Robert Belleret, ancien journaliste au Monde et auteur d’une biographie de référence sur Léo Ferré, a entrepris un méticuleux travail de vérification, s’appuyant notamment sur une centaine de lettres adressées par Piaf à son confident Jacques Bourgeat, restées jusque-là inexploitées. Au long d’une somme de plus de 700 pages, il tord le cou à quelques-unes des légendes les plus tenaces entourant l’idole, disparue le 10 octobre 1963. Des mensonges et demi-vérités véhiculés par son entourage, mais que Piaf a elle-même abondamment fait circuler, afin d’« autoalimenter son mythe », souligne l’auteur.
Ainsi, contrairement à ce qu’elle a toujours affirmé, Édith Gassion n’est pas née dans la rue le 19 décembre 1915, mais à l’hôpital Tenon, dans le 20e arrondissement de Paris.

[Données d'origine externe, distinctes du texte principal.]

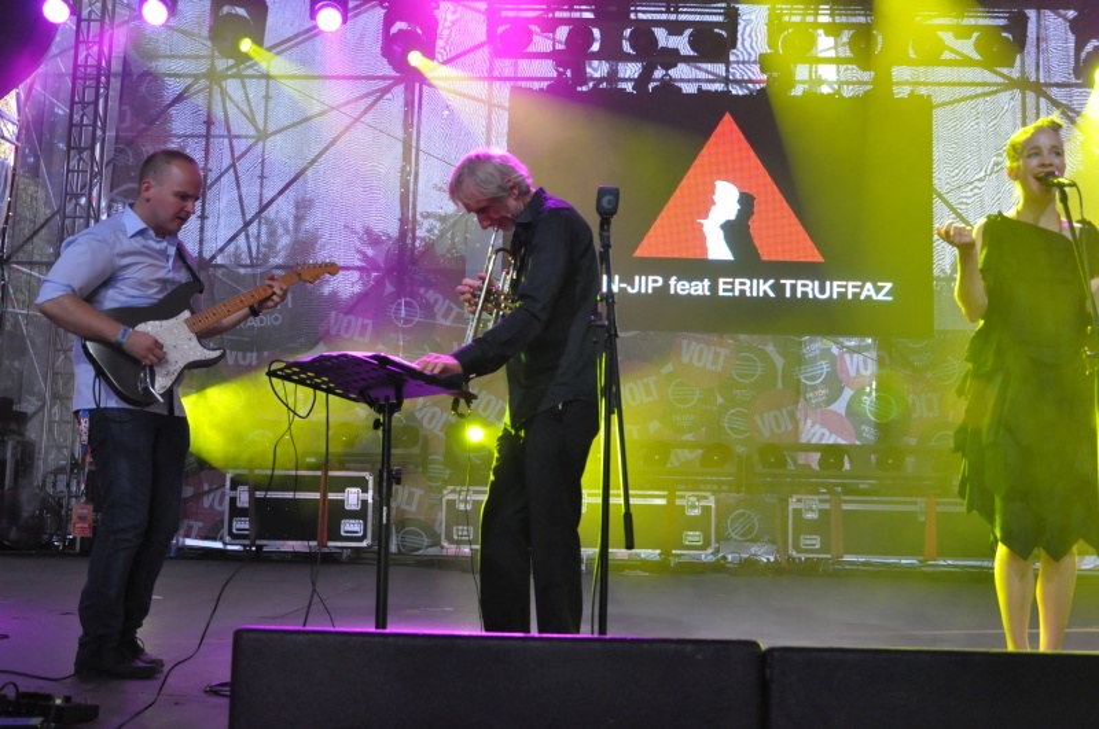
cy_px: 364
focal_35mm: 38
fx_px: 1143
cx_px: 550
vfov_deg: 35.4
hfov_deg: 51.3
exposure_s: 1/100
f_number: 5.6
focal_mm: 25
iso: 1600
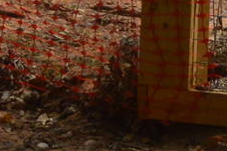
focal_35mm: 243
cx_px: 743
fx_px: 1526
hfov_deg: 7.3
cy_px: -310
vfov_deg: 5.3
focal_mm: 23
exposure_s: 1/500
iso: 280
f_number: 11
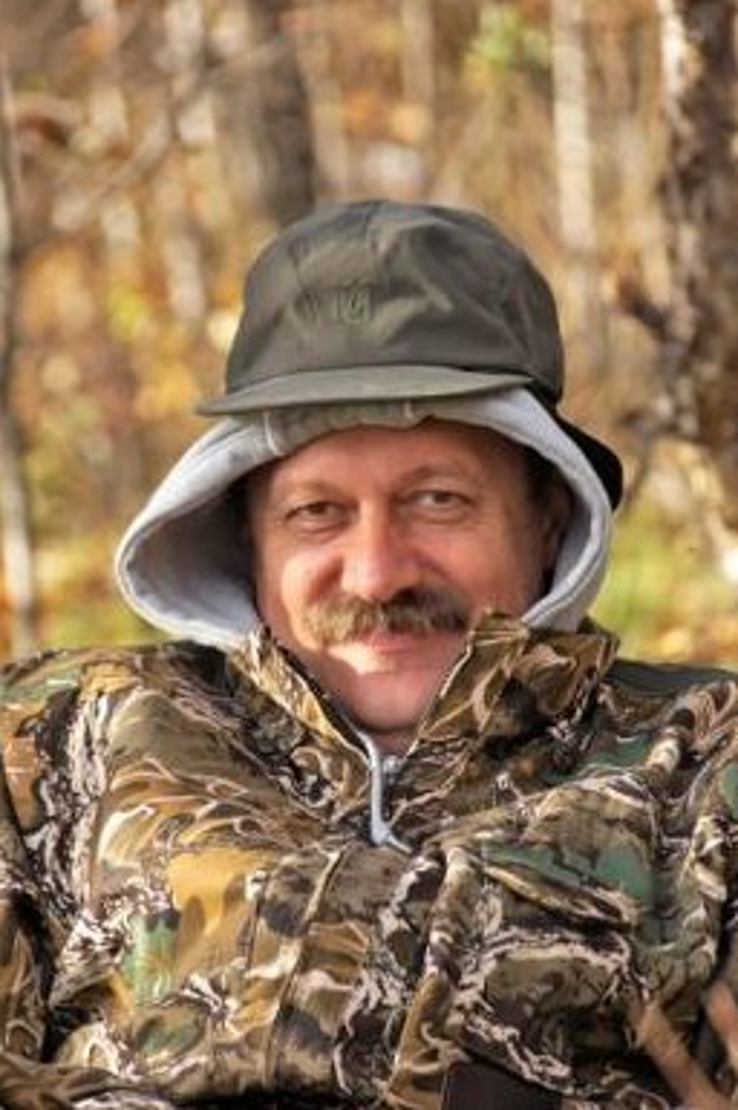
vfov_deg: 5.4
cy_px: 555
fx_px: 11674
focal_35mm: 379
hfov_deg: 3.6
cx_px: 370
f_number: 6.3
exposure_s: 1/125
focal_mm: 250
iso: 100
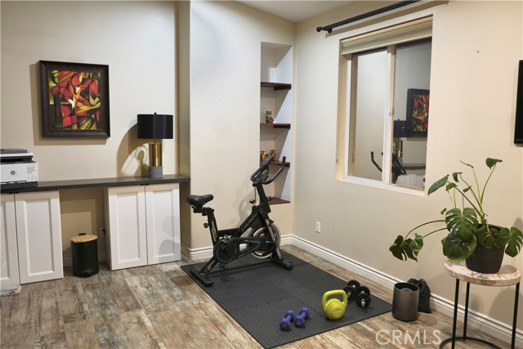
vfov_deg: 48.0
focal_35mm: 27
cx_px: 262
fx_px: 392
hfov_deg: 67.4
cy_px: 174
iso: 160
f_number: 4.5
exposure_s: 1/8
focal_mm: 18
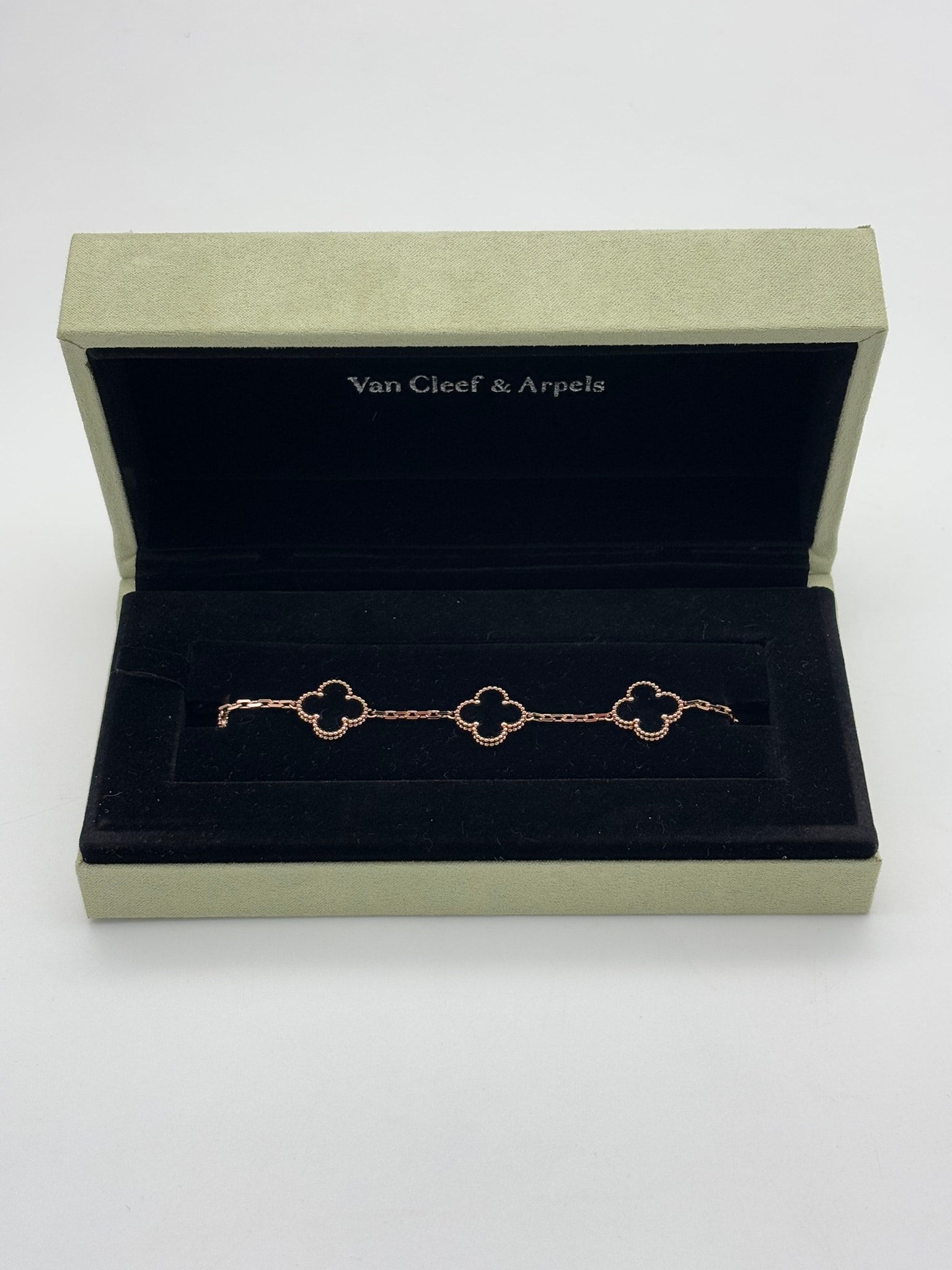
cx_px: 476
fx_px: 1907
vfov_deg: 36.8
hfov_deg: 28.0
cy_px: 635
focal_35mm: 52
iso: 32
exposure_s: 1/233
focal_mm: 5.96
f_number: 1.6
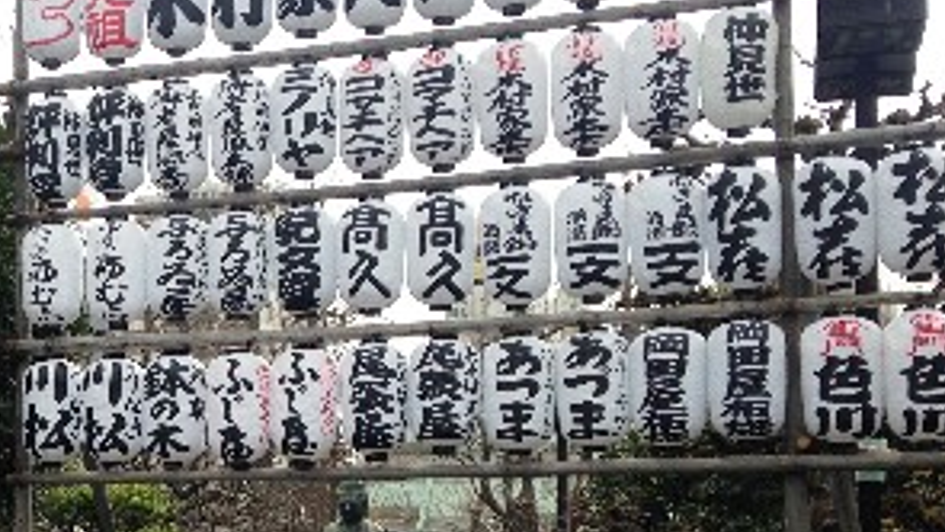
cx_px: 13
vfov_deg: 15.4
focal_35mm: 78
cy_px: 436
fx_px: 1955
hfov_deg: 25.9
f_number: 2.4
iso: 50
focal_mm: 4.12
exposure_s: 1/1178
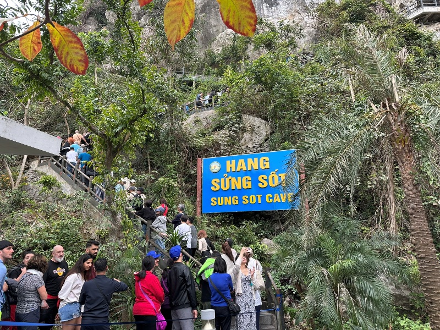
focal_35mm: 24
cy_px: 165
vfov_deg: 56.8
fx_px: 305
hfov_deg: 71.6
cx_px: 220
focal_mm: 6.86
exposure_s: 1/251
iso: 80
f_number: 1.78
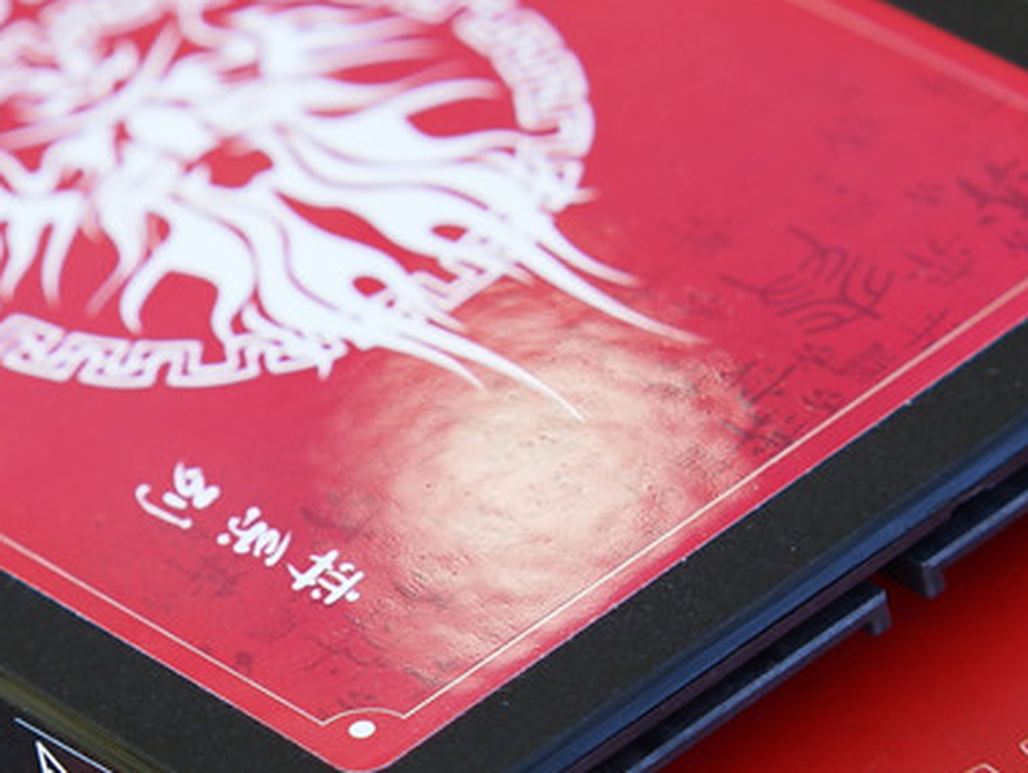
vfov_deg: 5.1
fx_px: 8647
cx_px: 247
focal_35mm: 291
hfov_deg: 6.8
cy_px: 528
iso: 200
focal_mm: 43
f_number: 3.5
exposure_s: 1/125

Fille d’une chanteuse et d’un contorsionniste, elle n’a sans doute pas été nourrie au vin rouge, ni frappée de cécité dans son enfance. L’auteur met aussi en doute le récit fait par Piaf selon lequel elle aurait fait passer de faux papiers à des prisonniers lors de ses visites à des camps en Allemagne pendant la guerre. Il évoque plutôt une chanteuse désinvolte, sans conscience politique, qui n’hésite pas à emménager en 1942 dans les locaux « bien chauffés » d’une maison close à deux pas du siège de la Gestapo.
L’auteur fait aussi la chronique détaillée de la vie amoureuse d’une « Don Juan au féminin », « briseuse de ménages » qui multiplie les conquêtes en culpabilisant : Marcel Cerdan, Yves Montand, Georges Moustaki, Eddie Constantine...
« Secrète et exhibitionniste »
À travers cette biographie, ce sont des facettes moins célébrées de Piaf que l’auteur cherche à mettre en lumière. Ses qualités d’auteur d’abord, qui la conduiront à écrire près de 90 chansons, dont La vie en rose et L’hymne à l’amour. Un talent d’écrivain d’autant plus remarquable que les lettres échangées avec Jacques Bourgeat montrent que Piaf a longtemps dû batailler avec les mots. La correspondance de la « Môme », qui n’a que brièvement fréquenté l’école, est au départ truffée de fautes d’orthographe et de syntaxe, avant de s’affirmer progressivement. Piaf la gouailleuse y confie faire des dictées, prendre des cours d’anglais et d’espagnol, évoque Socrate et Racine, rêve de courir les bouquinistes.
Piaf était « à la fois secrète et exhibitionniste, généreuse et calculatrice (...), dominée puis dominatrice par compensation, rouée sans pareille et franche du collier comme personne, résistant aux coups durs avec une rage et une force sidérantes, mais s’apitoyant toujours sur son sort », écrit Robert Belleret.
Les ingrédients d’un mythe qui sera à l’honneur cet automne avec une avalanche de documentaires, de livres, de concerts et une soirée d’hommage dans sa ville fétiche New York.